[Data to examine — start]
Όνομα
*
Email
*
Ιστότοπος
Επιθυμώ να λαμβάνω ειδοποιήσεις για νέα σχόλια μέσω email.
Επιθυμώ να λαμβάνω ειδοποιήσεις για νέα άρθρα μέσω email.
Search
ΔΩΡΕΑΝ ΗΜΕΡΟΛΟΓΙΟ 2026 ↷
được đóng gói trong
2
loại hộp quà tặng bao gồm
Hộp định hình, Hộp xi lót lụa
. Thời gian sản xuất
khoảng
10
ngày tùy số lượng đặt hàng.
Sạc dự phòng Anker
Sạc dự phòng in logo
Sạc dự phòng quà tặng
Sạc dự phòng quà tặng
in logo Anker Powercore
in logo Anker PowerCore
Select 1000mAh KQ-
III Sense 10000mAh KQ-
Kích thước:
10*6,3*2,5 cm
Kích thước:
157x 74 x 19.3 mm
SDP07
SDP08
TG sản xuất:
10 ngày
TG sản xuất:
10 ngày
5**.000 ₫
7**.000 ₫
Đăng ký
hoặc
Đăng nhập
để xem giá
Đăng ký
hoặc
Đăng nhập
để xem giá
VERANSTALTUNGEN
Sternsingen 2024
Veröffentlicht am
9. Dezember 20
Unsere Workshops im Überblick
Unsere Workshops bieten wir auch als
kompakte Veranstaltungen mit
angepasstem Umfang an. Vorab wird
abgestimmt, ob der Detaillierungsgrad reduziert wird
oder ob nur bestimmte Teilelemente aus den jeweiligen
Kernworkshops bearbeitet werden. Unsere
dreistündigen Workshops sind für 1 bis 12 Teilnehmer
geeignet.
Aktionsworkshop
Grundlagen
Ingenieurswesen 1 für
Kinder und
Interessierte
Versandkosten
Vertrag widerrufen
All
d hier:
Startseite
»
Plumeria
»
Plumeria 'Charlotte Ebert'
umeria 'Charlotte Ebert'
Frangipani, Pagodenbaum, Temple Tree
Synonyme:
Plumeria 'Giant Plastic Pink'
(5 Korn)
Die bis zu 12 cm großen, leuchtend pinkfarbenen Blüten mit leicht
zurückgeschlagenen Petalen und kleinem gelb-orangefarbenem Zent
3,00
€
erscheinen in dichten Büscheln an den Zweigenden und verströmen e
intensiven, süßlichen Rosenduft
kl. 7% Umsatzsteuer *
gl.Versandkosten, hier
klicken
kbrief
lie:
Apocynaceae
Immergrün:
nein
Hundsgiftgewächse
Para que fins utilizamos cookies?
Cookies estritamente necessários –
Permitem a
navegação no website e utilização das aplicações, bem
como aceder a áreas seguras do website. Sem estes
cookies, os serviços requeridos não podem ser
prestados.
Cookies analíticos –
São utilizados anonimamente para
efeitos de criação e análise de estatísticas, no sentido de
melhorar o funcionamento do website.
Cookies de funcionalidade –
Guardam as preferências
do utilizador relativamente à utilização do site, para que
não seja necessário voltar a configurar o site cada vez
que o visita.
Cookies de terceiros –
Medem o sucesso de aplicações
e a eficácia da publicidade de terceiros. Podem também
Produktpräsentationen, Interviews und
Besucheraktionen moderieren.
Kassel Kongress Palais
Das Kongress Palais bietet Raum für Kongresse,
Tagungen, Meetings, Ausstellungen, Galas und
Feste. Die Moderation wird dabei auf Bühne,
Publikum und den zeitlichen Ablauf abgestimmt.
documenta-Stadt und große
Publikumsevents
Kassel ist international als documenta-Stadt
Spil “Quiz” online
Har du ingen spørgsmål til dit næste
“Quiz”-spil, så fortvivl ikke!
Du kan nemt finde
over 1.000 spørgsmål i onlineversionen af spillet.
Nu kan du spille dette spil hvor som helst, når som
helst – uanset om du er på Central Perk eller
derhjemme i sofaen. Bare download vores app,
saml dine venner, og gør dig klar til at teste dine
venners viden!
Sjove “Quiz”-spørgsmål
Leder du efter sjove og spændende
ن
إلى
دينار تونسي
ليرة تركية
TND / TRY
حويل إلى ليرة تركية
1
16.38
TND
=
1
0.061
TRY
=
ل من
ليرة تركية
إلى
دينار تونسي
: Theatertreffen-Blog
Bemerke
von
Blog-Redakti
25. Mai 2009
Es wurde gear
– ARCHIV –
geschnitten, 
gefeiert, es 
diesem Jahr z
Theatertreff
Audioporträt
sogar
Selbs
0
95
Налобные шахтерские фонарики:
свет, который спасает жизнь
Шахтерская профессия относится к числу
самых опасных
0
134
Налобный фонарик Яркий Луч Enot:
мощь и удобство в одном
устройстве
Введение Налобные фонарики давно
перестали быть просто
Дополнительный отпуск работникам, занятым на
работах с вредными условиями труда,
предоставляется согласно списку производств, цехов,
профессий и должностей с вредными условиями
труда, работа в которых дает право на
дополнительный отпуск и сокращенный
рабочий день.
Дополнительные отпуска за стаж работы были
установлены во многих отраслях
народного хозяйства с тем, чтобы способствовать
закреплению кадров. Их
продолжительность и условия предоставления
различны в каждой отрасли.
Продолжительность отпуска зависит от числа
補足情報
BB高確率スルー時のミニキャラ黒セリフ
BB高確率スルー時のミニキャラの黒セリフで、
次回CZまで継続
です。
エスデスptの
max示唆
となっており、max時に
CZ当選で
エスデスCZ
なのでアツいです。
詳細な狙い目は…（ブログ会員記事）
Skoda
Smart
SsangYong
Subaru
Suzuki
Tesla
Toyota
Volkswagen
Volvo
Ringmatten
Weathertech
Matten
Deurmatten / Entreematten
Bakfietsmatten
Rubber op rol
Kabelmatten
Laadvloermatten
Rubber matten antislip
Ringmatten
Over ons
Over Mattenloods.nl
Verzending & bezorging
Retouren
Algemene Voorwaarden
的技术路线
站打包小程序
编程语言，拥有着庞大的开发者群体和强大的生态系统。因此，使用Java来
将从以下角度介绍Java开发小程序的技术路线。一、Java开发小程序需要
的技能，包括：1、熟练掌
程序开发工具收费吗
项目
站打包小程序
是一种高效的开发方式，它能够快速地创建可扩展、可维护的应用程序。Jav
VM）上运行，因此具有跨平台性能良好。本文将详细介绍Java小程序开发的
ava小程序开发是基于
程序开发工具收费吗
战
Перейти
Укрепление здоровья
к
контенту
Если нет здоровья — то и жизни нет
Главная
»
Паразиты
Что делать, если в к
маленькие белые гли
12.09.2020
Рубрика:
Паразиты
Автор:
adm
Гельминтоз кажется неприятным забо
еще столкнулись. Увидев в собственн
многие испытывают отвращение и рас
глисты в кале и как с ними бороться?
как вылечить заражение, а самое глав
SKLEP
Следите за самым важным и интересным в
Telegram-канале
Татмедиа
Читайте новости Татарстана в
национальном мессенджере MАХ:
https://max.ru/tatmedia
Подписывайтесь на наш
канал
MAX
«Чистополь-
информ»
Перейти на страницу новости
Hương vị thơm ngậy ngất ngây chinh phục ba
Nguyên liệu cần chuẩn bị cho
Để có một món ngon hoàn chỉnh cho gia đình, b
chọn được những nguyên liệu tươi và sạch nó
[Data to examine — finish]
Directive - Could you copy out every line in the material above that contains the string "ειδοποιήσεις"?

Output for this task -
Επιθυμώ να λαμβάνω ειδοποιήσεις για νέα σχόλια μέσω email.
Επιθυμώ να λαμβάνω ειδοποιήσεις για νέα άρθρα μέσω email.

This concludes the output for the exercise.